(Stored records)
──────────

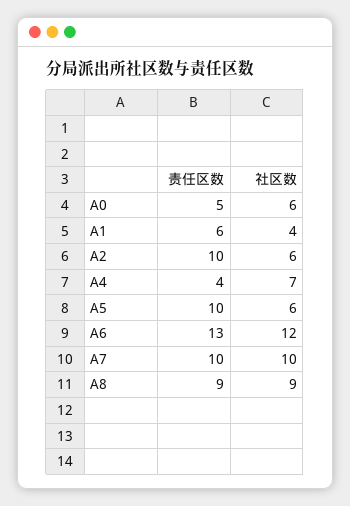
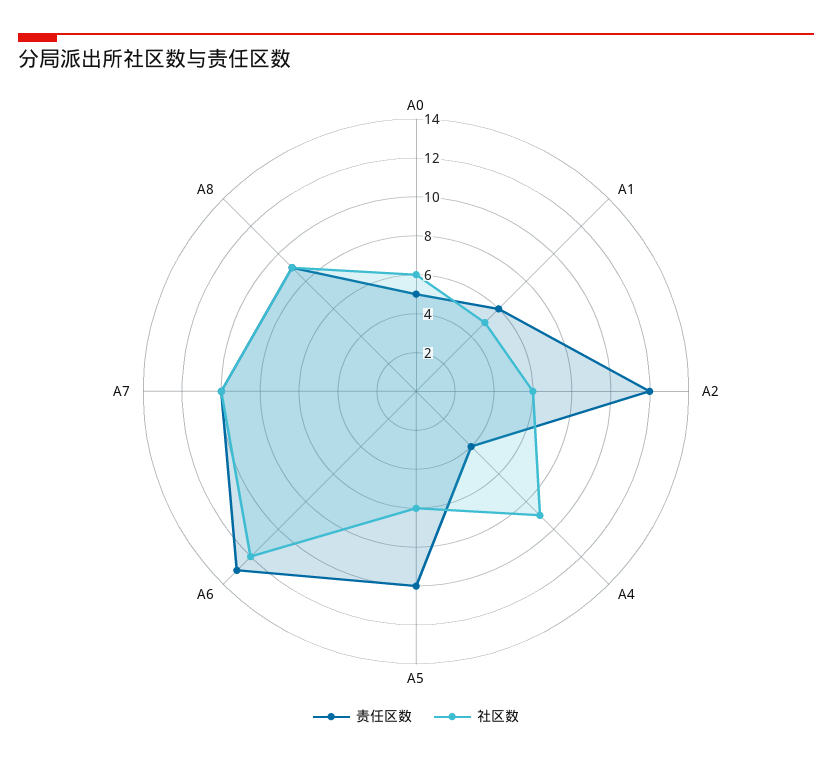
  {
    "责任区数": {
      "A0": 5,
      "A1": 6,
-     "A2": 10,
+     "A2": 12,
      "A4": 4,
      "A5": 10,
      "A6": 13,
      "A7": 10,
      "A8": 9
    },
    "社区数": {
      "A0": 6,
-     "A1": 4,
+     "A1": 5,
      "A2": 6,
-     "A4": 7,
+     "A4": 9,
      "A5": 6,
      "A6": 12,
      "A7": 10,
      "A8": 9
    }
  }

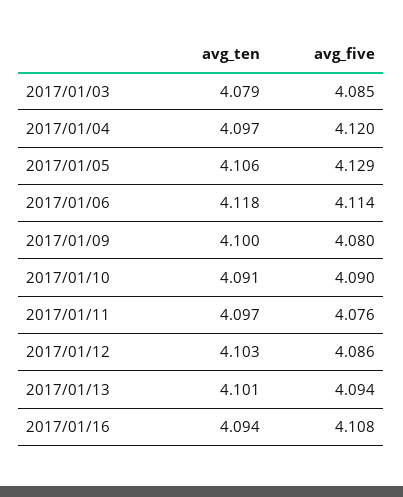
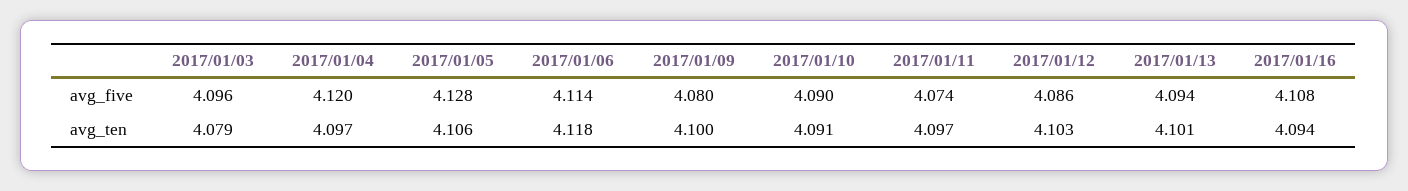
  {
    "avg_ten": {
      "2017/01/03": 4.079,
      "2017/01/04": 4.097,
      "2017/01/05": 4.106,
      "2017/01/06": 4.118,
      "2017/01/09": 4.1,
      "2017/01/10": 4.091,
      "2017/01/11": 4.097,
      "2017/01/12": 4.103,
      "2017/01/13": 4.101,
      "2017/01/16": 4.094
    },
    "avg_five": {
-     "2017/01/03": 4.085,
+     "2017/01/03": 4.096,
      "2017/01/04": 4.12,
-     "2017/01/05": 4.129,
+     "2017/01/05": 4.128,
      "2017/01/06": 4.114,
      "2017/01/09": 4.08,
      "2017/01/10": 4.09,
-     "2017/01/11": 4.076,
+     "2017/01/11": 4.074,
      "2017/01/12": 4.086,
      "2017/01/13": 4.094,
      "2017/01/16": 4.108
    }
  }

──────────

**WHAT YOU HAVE TO DO**. Give back all of the entries verbatim, but without pictures.

**ANSWER BOX**.
  {
    "责任区数": {
      "A0": 5,
      "A1": 6,
-     "A2": 10,
+     "A2": 12,
      "A4": 4,
      "A5": 10,
      "A6": 13,
      "A7": 10,
      "A8": 9
    },
    "社区数": {
      "A0": 6,
-     "A1": 4,
+     "A1": 5,
      "A2": 6,
-     "A4": 7,
+     "A4": 9,
      "A5": 6,
      "A6": 12,
      "A7": 10,
      "A8": 9
    }
  }

  {
    "avg_ten": {
      "2017/01/03": 4.079,
      "2017/01/04": 4.097,
      "2017/01/05": 4.106,
      "2017/01/06": 4.118,
      "2017/01/09": 4.1,
      "2017/01/10": 4.091,
      "2017/01/11": 4.097,
      "2017/01/12": 4.103,
      "2017/01/13": 4.101,
      "2017/01/16": 4.094
    },
    "avg_five": {
-     "2017/01/03": 4.085,
+     "2017/01/03": 4.096,
      "2017/01/04": 4.12,
-     "2017/01/05": 4.129,
+     "2017/01/05": 4.128,
      "2017/01/06": 4.114,
      "2017/01/09": 4.08,
      "2017/01/10": 4.09,
-     "2017/01/11": 4.076,
+     "2017/01/11": 4.074,
      "2017/01/12": 4.086,
      "2017/01/13": 4.094,
      "2017/01/16": 4.108
    }
  }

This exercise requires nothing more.